At X, Cowart was looking at projects that would use artificial intelligence to accelerate circular economy projects and it was there that he began to focus on food waste. The gravity of the situation around America’s food waste and food insecurity in the country was driven home through Cowart’s research, he said. “We overproduce by double and we throw away 30% of our food,” said Cowart. “And in Santa Clara county one-in-six families are food insecure.”

After completing his project at X, Cowart went to Treasure8 and was immediately pulled into strategy conversations, which led to him coming on board in June.

Unlike Apeel Sciences or Hazel Technologies, which have developed new preservative technologies to keep food fresh on store shelves (and raised several hundred million dollars), Treasure8’s technology is a new spin on freeze-drying, which lets perishable foods hold their nutritional value while they’re used as ingredients, supplements or powders.

Brands can reform it with rehydration, or put it into their products or reuse pieces of the vegetables and fruits in their products. “There are byproducts that you can break down and start to use to pull out their nutrients into probiotics and nutraceuticals,” said Cowart.

He also thinks that Treasure8 could use its process to become a provider of biochar that can be applied in more sustainable agriculture techniques.

Treasure8 initially launched with a focus on food preservation, but quickly pivoted into working with hemp companies that wanted to work with the company to use more parts of the hemp plant in products.
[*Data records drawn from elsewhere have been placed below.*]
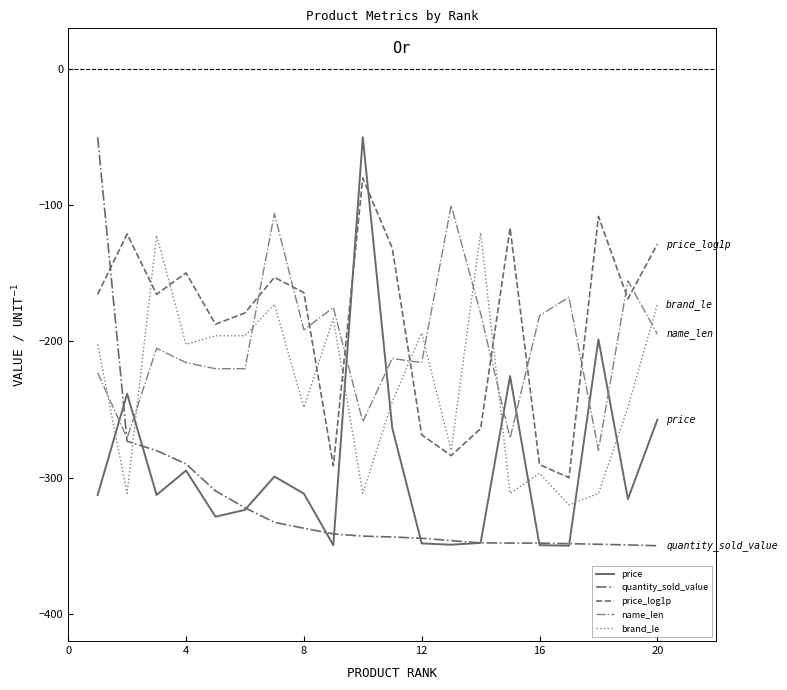

How many intersections are there between name_len and brand_le?

8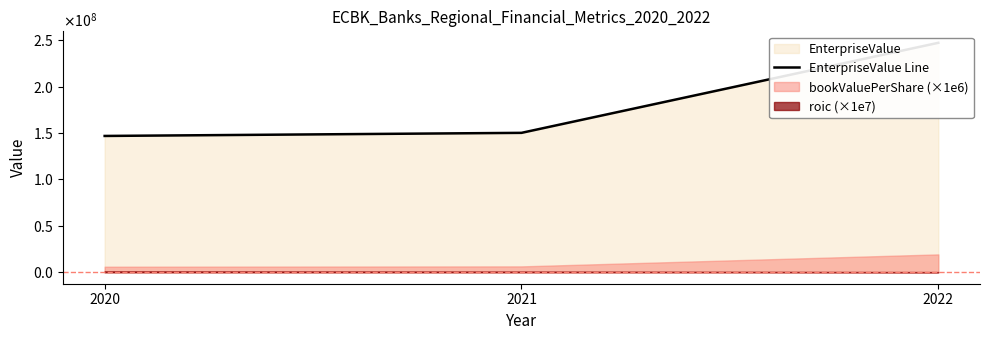

How many lines are shown in the chart?

1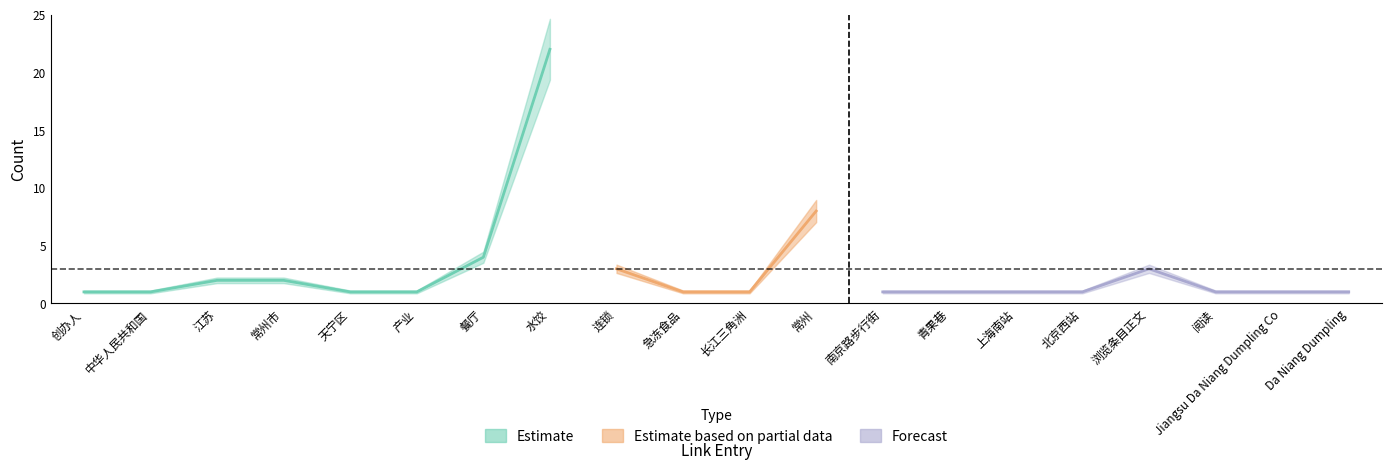

What is the value of the Count point at the 18th from the left?

1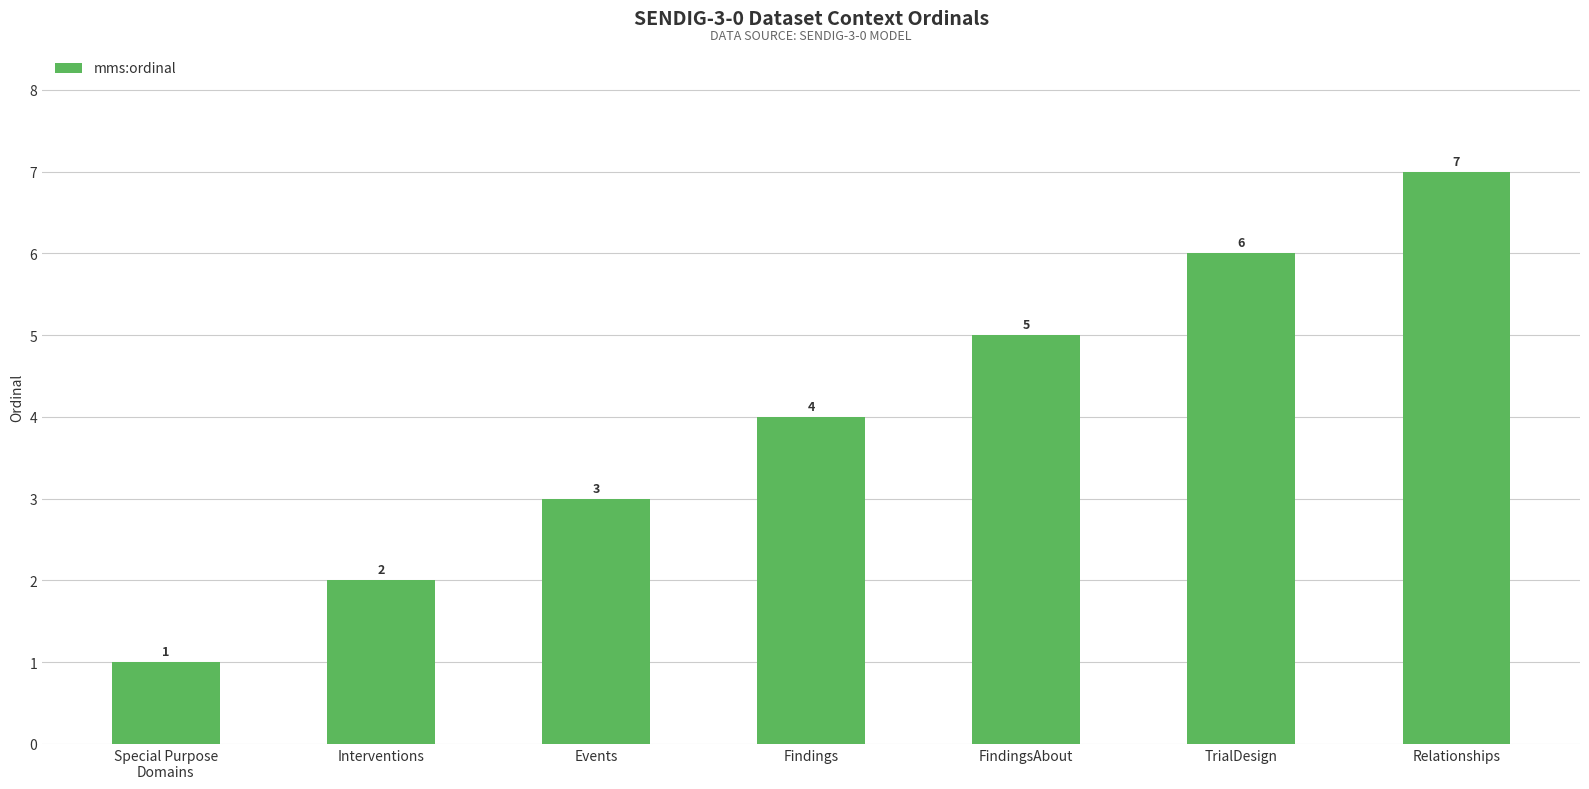

What is the difference between the values at Interventions and Findings?

2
For now, Treasure8 is operating off of its pilot facility on Treasure Island, the man-made island in the San Francisco Bay which is currently the site of a multi-billion-dollar development project.

With its new innovation officer in tow, Treasure8 is now heading to market to raise a new round of financing, Cowart said. Targeting less than $50 million, the new round could help the company as Cowart starts to think longer term about ways that Treasure8’s treatment process could contribute to the development of more functional foods.

“Taking food waste streams to make products and ingredients and letting it be something useful rather than something that harms the environment, that’s the interesting part,” Cowart said of his role at the company. “[And] if you’re able to go from food security to nutritional security… If you can powder vegetables, and make them into bits and food that are stable and affordable… All of this nutrition feeds into the food as medicine and functional food. We’re going to want to fight immunity and recover from viruses and we’re going to have to rebuild our food supply.”